46 Year old male with pain in the left ankle MRI T2 FS sagittal and T2 FSE axial images showing diffuse hyperintensities in the distal Achilles tendon with mild marrow edema in the calcaneous at the insertion site and mild peritendinous inflammatory changes suggestive of Achilles Tendinitis.
Tendinitis develops insidiously after sudden changes in activity or training level, use of inappropriate footwear, or training on poor running surfaces, especially if high-risk factors are present (Eg, age, cavus feet, tibia vara, heel and forefoot varus deformities).
Achilles tendon injuries may be classified as:Tendonitis: Overuse of the Achilles tendon can cause inflammation that can lead to pain and swelling.
Tendinosis: Usually, this injury is an asymptomatic, noninflammatory, degenerative disease process (mucoid degeneration). The patient may complain of a sensation of fullness or a nodule in the back of the leg.
A Thompson test is performed to detect rupture of the Achilles tendon. In this test, the patient lies face downward on the examining table with bent knees and the doctor squeezes the back of the lower leg (calf).

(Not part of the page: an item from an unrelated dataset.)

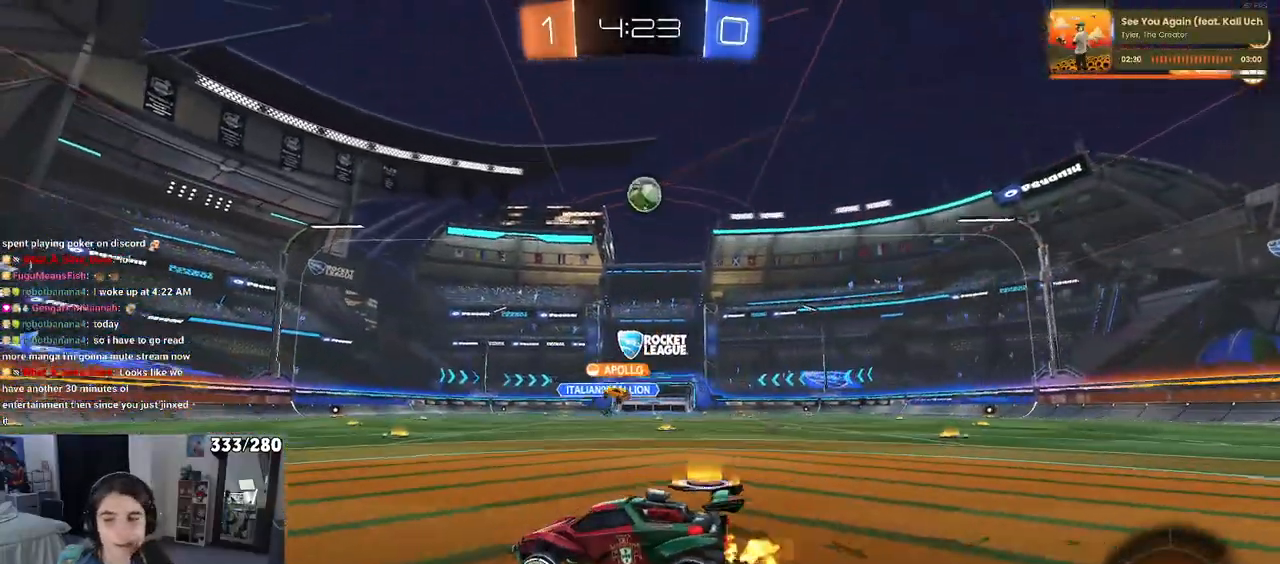
{"buttons": [], "left_stick": "right", "right_stick": "center", "events": [[467, "left_stick", "right"]]}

If the Achilles tendon is at least partially intact, this test causes the foot to flex.
Radiographs: May detect soft tissue thickening and fractures if any associated.
Ultrasound may be usefull to detect thickening of the Achilles tendon and peritendinous collection.
MRI of tendonitis show diffuse for T2 hyperintensity within the tendon and inflammatory changes around the tendon with or without peritendinous collection. My show mild enhancement on contrast study. Focal T2 hyperintensities seen at the tendon insertion suggestive of insertional tendinitis.
MRI helps to differentiate tendonitis from tendinosis and partial/complete tendon rupture. In tendinosis there will be only tendon degenerative changes without inflammatory changes around the tendon.
TREATMENT: Resting the tendon to allow the inflammation to settle down.